The lawsuit includes the following diesel trucks equipped with Cummins 6.7-liter turbo engines:

(Note: Dodge made "Ram" its own brand in 2012)

  • 2007-2010 Dodge Ram 2500 with Cummins diesel (2WD, 4WD)
  • 2011 Dodge Ram 2500 with Cummins diesel (non-SCR systems, 2WD, 4WD)
  • 2012 Ram 2500 with Cummins diesel (non-SCR systems, 2WD, 4WD)
  • 2007-2010 Dodge Ram 3500 with Cummins diesel (2WD, 4WD)
  • 2011 Dodge Ram 3500 with Cummins diesel (non-SCR systems, 2WD, 4WD)
  • 2012 Ram 3500 with Cummins diesel (non-SCR systems, 2WD, 4WD)

According to the plaintiffs, Chrysler conspired with engine supplier Cummins to create diesel trucks with emissions defeat devices that cause the trucks to emit illegal nitrogen oxide emissions even though the trucks are supposed to contain "clean diesel engines."

• • • • • • •

**TASK REQUIREMENTS:**
[A] Do these statements agree with the excerpt on the diesel truck lawsuit? (i) The 2012 Ram 2500 in the lawsuit is listed with non-SCR systems. (ii) Dodge made Ram its own brand in 2011. (iii) The plaintiffs claim that Chrysler conspired with Cummins.
[B] Reproduce the excerpt on the diesel truck lawsuit word for word, starting at "The lawsuit includes" and ending at "2500 with Cummins diesel (2WD, 4WD)".

**COLLECTED DATA:**
• • • • • • •

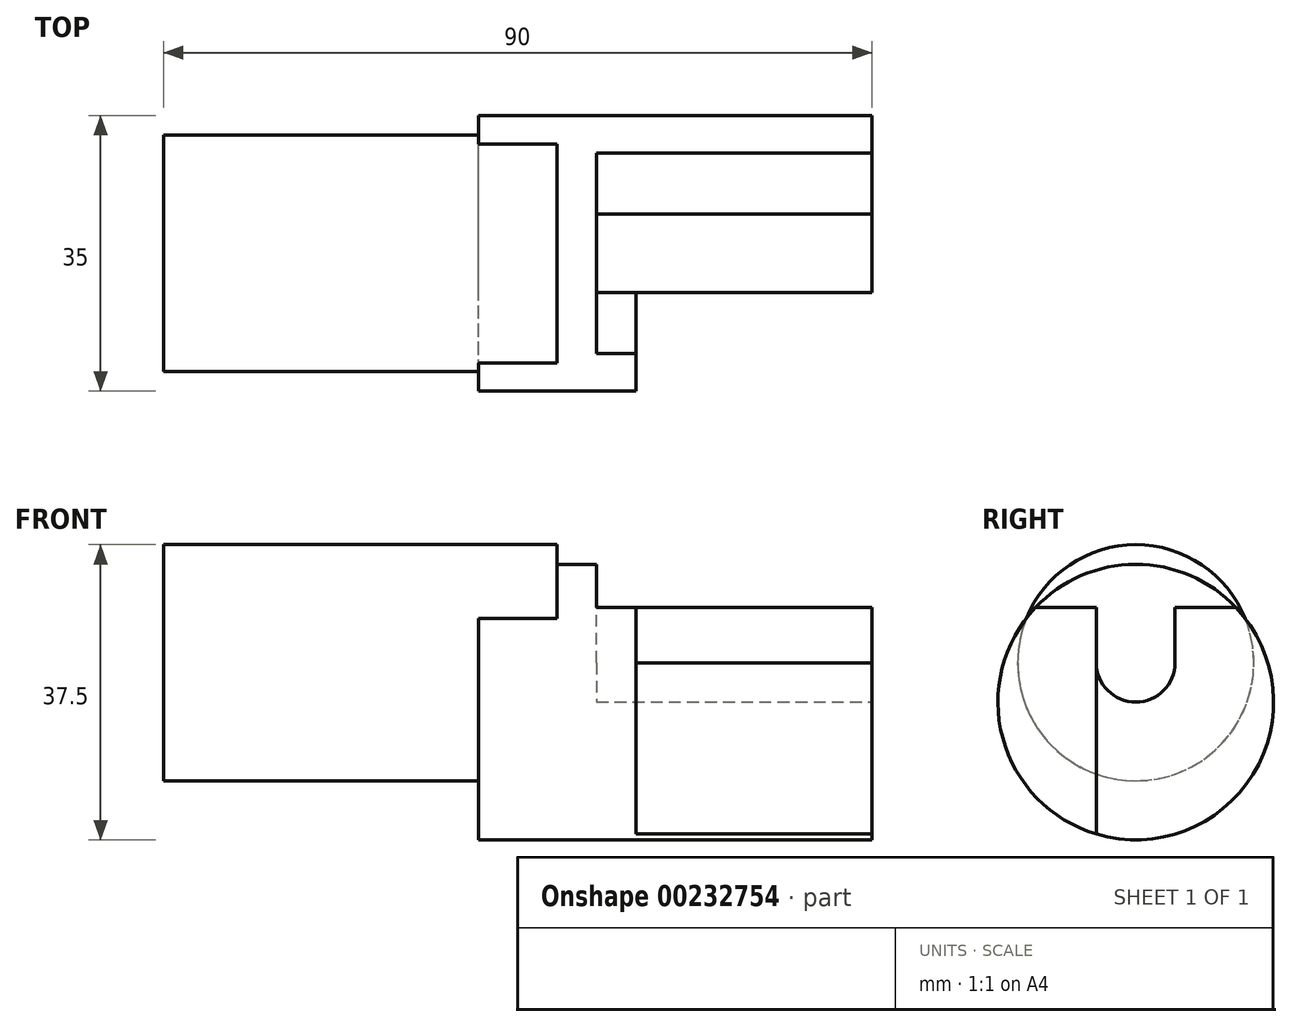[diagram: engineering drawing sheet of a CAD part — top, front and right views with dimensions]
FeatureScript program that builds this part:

• • • • • • •

**CORRECT ANSWERS:**
[A]
(i) Yes: "2012 Ram 2500 with Cummins diesel (non-SCR systems, 2WD, 4WD)"
(ii) No: "Dodge made "Ram" its own brand in 2012"
(iii) Yes: "Chrysler conspired with engine supplier Cummins"

[B]
The lawsuit includes the following diesel trucks equipped with Cummins 6.7-liter turbo engines:

(Note: Dodge made "Ram" its own brand in 2012)

  • 2007-2010 Dodge Ram 2500 with Cummins diesel (2WD, 4WD)